Мы приближались к магистральной автостраде. Впереди показался дорожный ресторан для водителей дальнорейсовых грузовиков. Я свернул на станцию обслуживания возле ресторана и помог девушке выйти из машины. Мы выглядели очень жалкой парочкой. Она все еще передвигалась как лунатик, и в лучах полуденного солнца ее бледность приняла землистый оттенок. Я накрутил на своем спидометре еще триста сорок миль, но чувствовал себя так, будто все это расстояние прошел пешком. Мне нужно было поесть, поспать, побриться и принять душ. А больше всего я нуждался в том, чтобы с кем-нибудь поговорить или просто посмотреть на кого-то, кто был бы счастлив, удачлив и добродетелен или обладал хотя бы одним из этих трех качеств.

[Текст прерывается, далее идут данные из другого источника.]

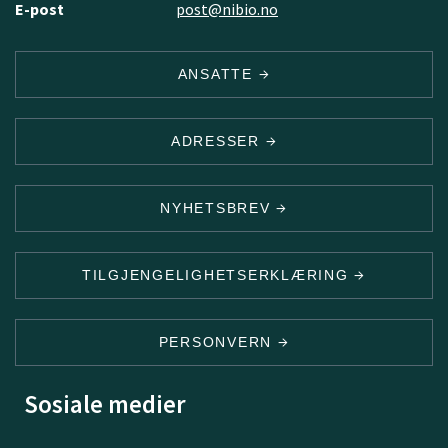
E-post
post@nibio.no
ANSATTE
ADRESSER
NYHETSBREV
TILGJENGELIGHETSERKLÆRING
PERSONVERN
Sosiale medier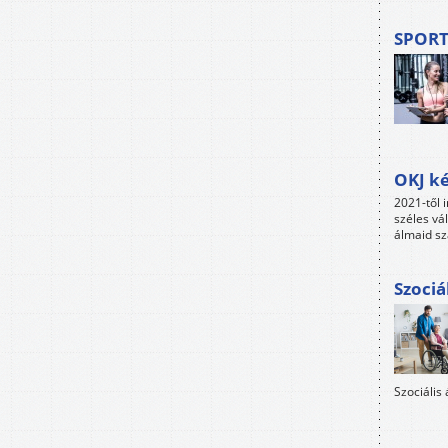
SPORT
OKJ ké
2021-től i
széles vá
álmaid sz
Szociá
Szociális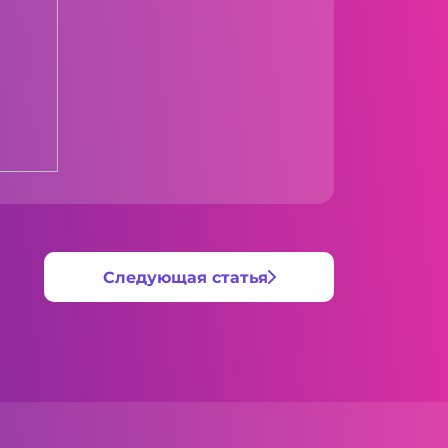
Следующая статья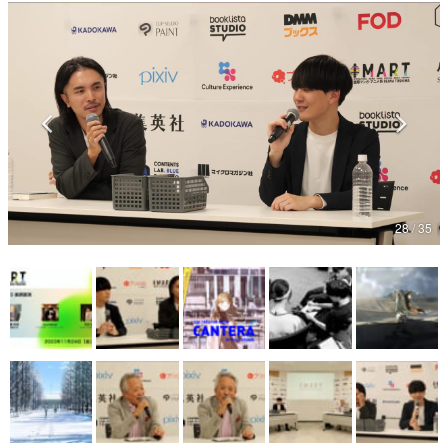
マンガ
女性向け
アプリレビュー
その他
電ファミニコゲーマーとは？
28 / 35
運営：株式会社マレ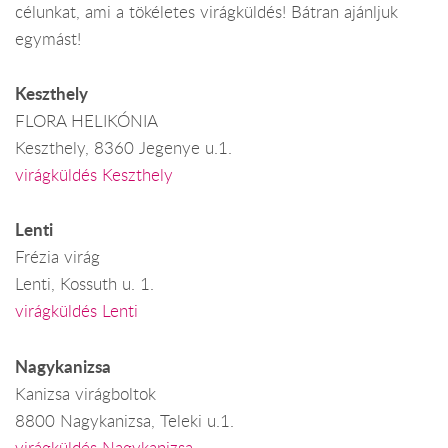
célunkat, ami a tökéletes virágküldés! Bátran ajánljuk
egymást!
Keszthely
FLORA HELIKÓNIA
Keszthely, 8360 Jegenye u.1.
virágküldés Keszthely
Lenti
Frézia virág
Lenti, Kossuth u. 1.
virágküldés Lenti
Nagykanizsa
Kanizsa virágboltok
8800 Nagykanizsa, Teleki u.1.
virágküldés Nagykanizsa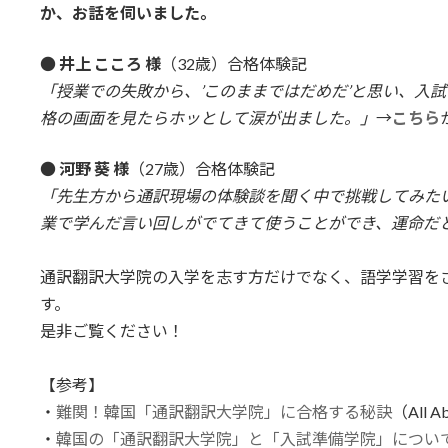
か、お話を伺いました。
●
井上 こころ 様
（32歳）合格体験記
「授業での失敗から、’このままではだめだ’と思い、入
格の画面を見たらホッとして涙が出ました。」
→
こちら
●
河野 葵 様
（27歳）合格体験記
「先生方から通訳現場の体験談を聞く中で挑戦してみた
業で学んだ言い回しがでてきて使うことができ、運命だ
通訳翻訳大学院の入学を志す方だけでなく、語学学習を
す。
是非ご覧ください！
【参考】
・
難関！韓国「通訳翻訳大学院」に合格する秘訣
（All 
・
韓国の「通訳翻訳大学院」と「入試準備学院」につい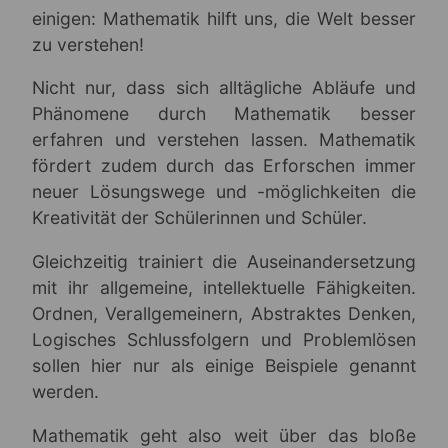
einigen: Mathematik hilft uns, die Welt besser
zu verstehen!
Nicht nur, dass sich alltägliche Abläufe und
Phänomene durch Mathematik besser
erfahren und verstehen lassen. Mathematik
fördert zudem durch das Erforschen immer
neuer Lösungswege und -möglichkeiten die
Kreativität der Schülerinnen und Schüler.
Gleichzeitig trainiert die Auseinandersetzung
mit ihr allgemeine, intellektuelle Fähigkeiten.
Ordnen, Verallgemeinern, Abstraktes Denken,
Logisches Schlussfolgern und Problemlösen
sollen hier nur als einige Beispiele genannt
werden.
Mathematik geht also weit über das bloße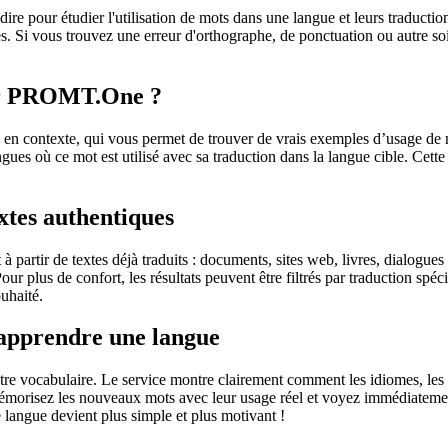
dire pour étudier l'utilisation de mots dans une langue et leurs traducti
. Si vous trouvez une erreur d'orthographe, de ponctuation ou autre soit 
sur PROMT.One ?
 contexte, qui vous permet de trouver de vrais exemples d’usage de mots
ingues où ce mot est utilisé avec sa traduction dans la langue cible. Ce
extes authentiques
partir de textes déjà traduits : documents, sites web, livres, dialogues
 Pour plus de confort, les résultats peuvent être filtrés par traduction 
uhaité.
 apprendre une langue
otre vocabulaire. Le service montre clairement comment les idiomes, les 
s mémorisez les nouveaux mots avec leur usage réel et voyez immédiateme
langue devient plus simple et plus motivant !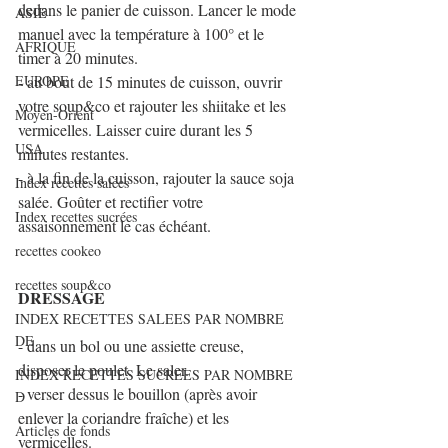
dedans le panier de cuisson. Lancer le mode 
ASIE
manuel avec la température à 100° et le 
AFRIQUE
timer à 20 minutes.
EUROPE
- au bout de 15 minutes de cuisson, ouvrir 
votre soup&co et rajouter les shiitake et les 
Moyen-Orient
vermicelles. Laisser cuire durant les 5 
USA
minutes restantes.
- à la fin de la cuisson, rajouter la sauce soja 
Index recettes salées
salée. Goûter et rectifier votre 
Index recettes sucrées
assaisonnement le cas échéant.
recettes cookeo
recettes soup&co
DRESSAGE
INDEX RECETTES SALEES PAR NOMBRE
DE
- dans un bol ou une assiette creuse, 
disposer le poulet. Le saler.
INDEX RECETTES SUCREES PAR NOMBRE
- verser dessus le bouillon (après avoir 
D
enlever la coriandre fraîche) et les 
Articles de fonds
vermicelles.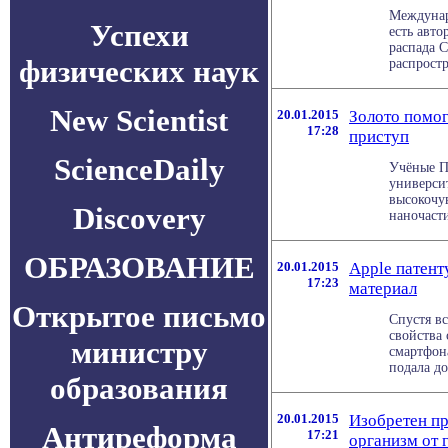
Междунар
Успехи
есть авто
распада 
физических наук
распростр
New Scientist
20.01.2015
Золото помог
17:28
приступ
ScienceDaily
Учёные П
универси
высокочу
Discovery
наночасти
ОБРАЗОВАНИЕ
20.01.2015
Apple патен
17:23
материал
Открытое письмо
Спустя в
свойства
министру
смартфон
подала до
образования
20.01.2015
Изобретен пр
Антиреформа
17:21
организм от 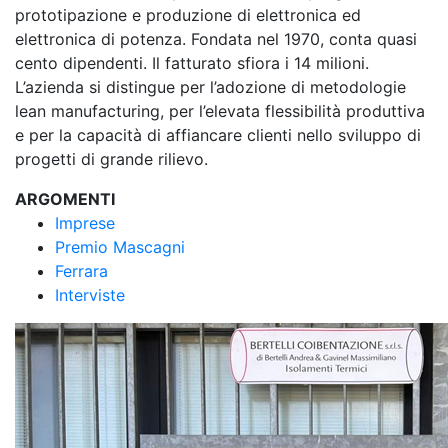
prototipazione e produzione di elettronica ed
elettronica di potenza. Fondata nel 1970, conta quasi
cento dipendenti. Il fatturato sfiora i 14 milioni.
L’azienda si distingue per l’adozione di metodologie
lean manufacturing, per l’elevata flessibilità produttiva
e per la capacità di affiancare clienti nello sviluppo di
progetti di grande rilievo.
ARGOMENTI
Imprese
Premio Mascagni
Ferrara
Interviste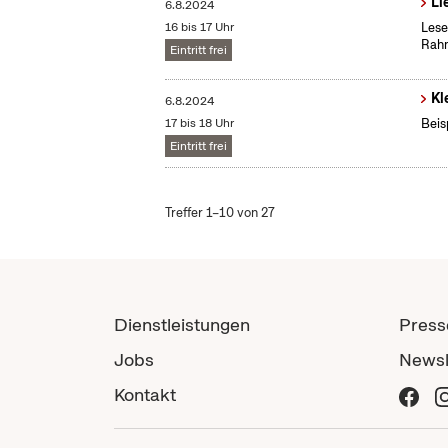
Li
6.8.2024
16 bis 17 Uhr
Lese
Rah
Eintritt frei
Kl
6.8.2024
17 bis 18 Uhr
Beis
Eintritt frei
Treffer 1–10 von 27
Dienstleistungen
Press
Jobs
Newsl
Kontakt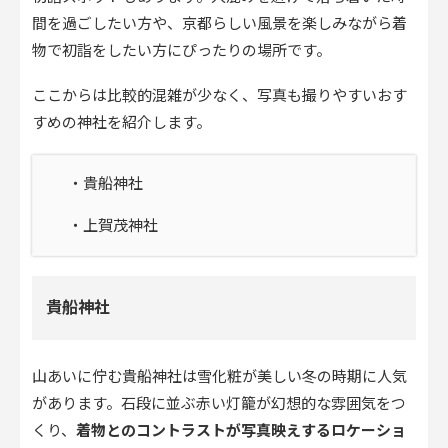
間を過ごしたい方や、京都らしい風景を楽しみながら着
物で初詣をしたい方にぴったりの場所です。
ここからは比較的混雑が少なく、写真も撮りやすいおす
すめの神社を紹介します。
・貴船神社
・上賀茂神社
貴船神社
山あいに佇む貴船神社は雪化粧が美しい冬の時期に人気
があります。石段に並ぶ赤い灯籠が幻想的な雰囲気をつ
くり、
着物とのコントラストが写真映えするロケーショ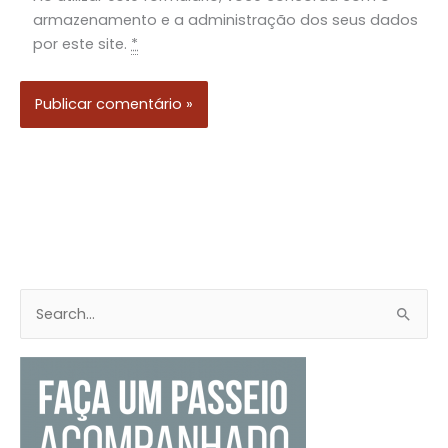
armazenamento e a administração dos seus dados
por este site.
*
P
e
s
q
u
i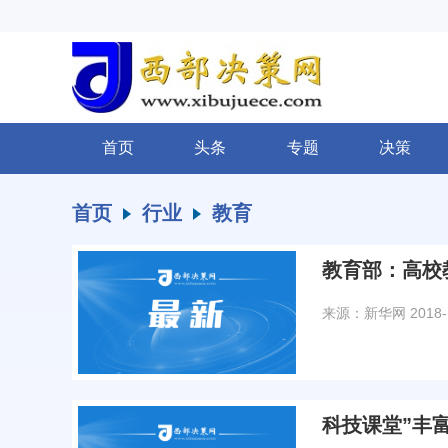
首页
头条
专题
决策
首页
行业
教育
教育部：高校
来源：新华网
2018-
科技课堂”丰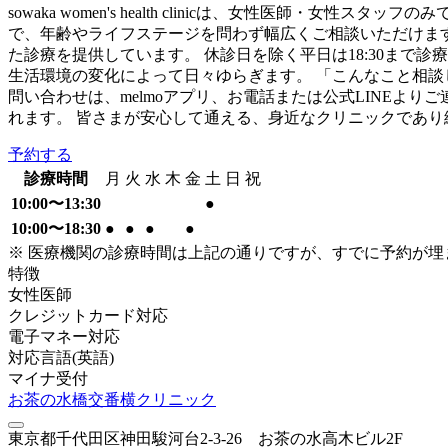
sowaka women's health clinicは、女性医師
で、年齢やライフステージを問わず幅広くご相談いただけま
た診療を提供しています。 休診日を除く平日は18:30ま
生活環境の変化によって日々ゆらぎます。 「こんなこと相談
問い合わせは、melmoアプリ、お電話または公式LINEよ
れます。 皆さまが安心して通える、身近なクリニックであ
予約する
診療時間
月
火
水
木
金
土
日
祝
10:00〜13:30
●
10:00〜18:30
●
●
●
●
※ 医療機関の診療時間は上記の通りですが、すでに予約が
特徴
女性医師
クレジットカード対応
電子マネー対応
対応言語(英語)
マイナ受付
お茶の水橋交番横クリニック
東京都千代田区神田駿河台2-3-26 お茶の水高木ビル2F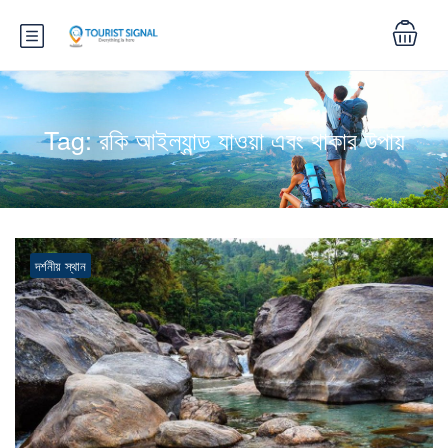
Tag:
রকি আইল্যান্ড যাওয়া এবং থাকার উপায়
দর্শনীয় স্থান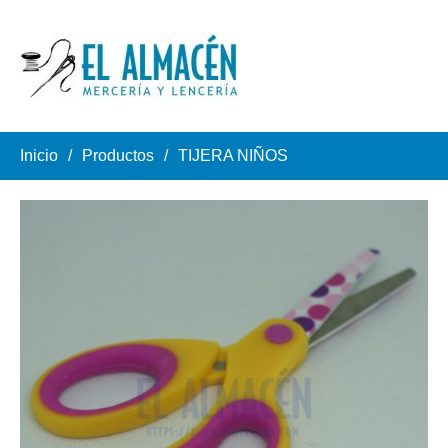
Inicio
Productos
TIJERA NIÑOS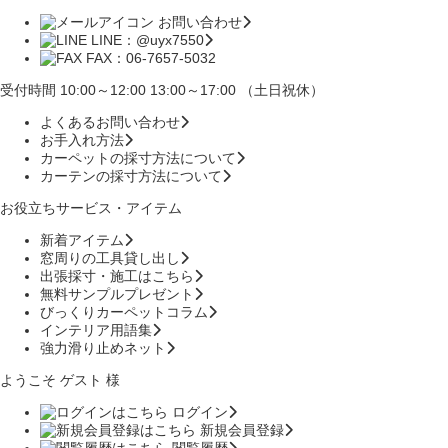
お問い合わせ
LINE：@uyx7550
FAX：06-7657-5032
受付時間 10:00～12:00 13:00～17:00 （土日祝休）
よくあるお問い合わせ
お手入れ方法
カーペットの採寸方法について
カーテンの採寸方法について
お役立ちサービス・アイテム
新着アイテム
窓周りの工具貸し出し
出張採寸・施工はこちら
無料サンプルプレゼント
びっくりカーペットコラム
インテリア用語集
強力滑り止めネット
ようこそ ゲスト 様
ログイン
新規会員登録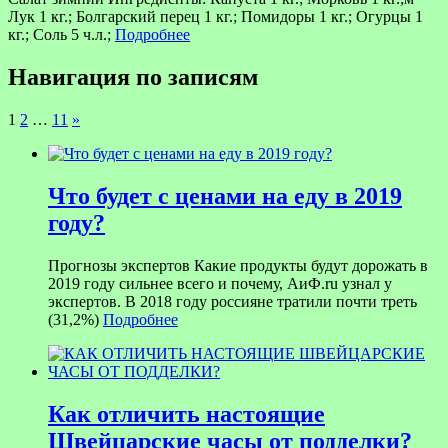
Лук 1 кг.; Болгарский перец 1 кг.; Помидоры 1 кг.; Огурцы 1
кг.; Соль 5 ч.л.;
Подробнее
Навигация по записям
1
2
…
11
»
Что будет с ценами на еду в 2019
году?
Прогнозы экспертов Какие продукты будут дорожать в
2019 году сильнее всего и почему, АиФ.ru узнал у
экспертов. В 2018 году россияне тратили почти треть
(31,2%)
Подробнее
Как отличить настоящие
Швейцарские часы от подделки?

Большой натуральный бифштекс и кружка кофе основательно меня подкрепили. Девушка вяло обгрызла кусочек поджаренного хлеба, который обмакнула в желток своей яичницы. Героин заменял ей еду, питье и сон. Она погибнет, если не сумеет бросить эту дурную привычку. Такая перспектива беспокоила меня.
Я сказал ей об этом несколько другими словами, когда мы снова сели в машину:
— Я знал курильщиков травки и опиума, нюхателей кокаина и жевателей гашиша, любителей настойки опия, простых и горьких пьяниц. Парней и девиц, которые надирались всякой консервированной дрянью и медицинскими препаратами на спирту. Есть на свете даже такие люди, которые тянутся к мышьяку, и такие, которые готовы продать себя в рабство за хороший охлажденный стакан эфира. Но твоя привычка к наркотикам — самая худшая из всех.
— Читаете лекцию, — в ее голосе сквозила скука, свойственная подросткам. Как будто я был школьным учителем и пытался отговорить ее от жвачки. — Что вам известно о моих привычках, мистер хороший?
— Многое.
— Кто вы такой?
— Я частный сыщик. И уже сказал тебе об этом раньше. Но ты забыла.
— Да. Наверное, забыла. Вчера ночью я была в Сан-Франциско. Это, думаю, я помню. Добралась туда на автобусе.
— Ты что, действительно была там? Но как же ты туда доехала?
— Что с моим плечом? Я осмотрела его в ванной. Похоже, меня кто-то укусил.
— Тебя укусил москит.
На мгновение я оторвал взгляд от дороги и посмотрел на нее, наши взгляды встретились. До нее смысл сказанного мною не дошел.
— Совсем не смешно, — сказала она холодно.
Меня это злило и забавляло одновременно.
— Черт, ну не я же укусил тебя. — Но я недостаточно разозлился, чтобы напомнить ей без необходимости о прошедшей ночи. Даже для меня Москито утратил реальность, превратившись в порождение дурного сна.
Я опять посмотрел на лицо девушки и увидел: по нему пробежала какая-то тень воспоминаний.
— Вы сказали правду о моей привычке, — вздохнула она. — Это ужасно. Я начала пробовать это ради забавы, с Ронни. Первые несколько раз он уколол меня задаром. А теперь только это средство доставляет мне удовольствие. На «отходняке» же чувствую себя ужасно. Как, по-вашему, я чувствую себя сейчас?
— Если судить по твоей внешности, ты полумертвая.
— Я смертельно устала, и мне наплевать. Мне совершенно наплевать на это.
Через некоторое время она опять задремала и проспала участок напряженного грузового движения на 101-й дороге и другой, еще более напряженный — на бульваре. И только на улице Мэйн она проснулась окончательно.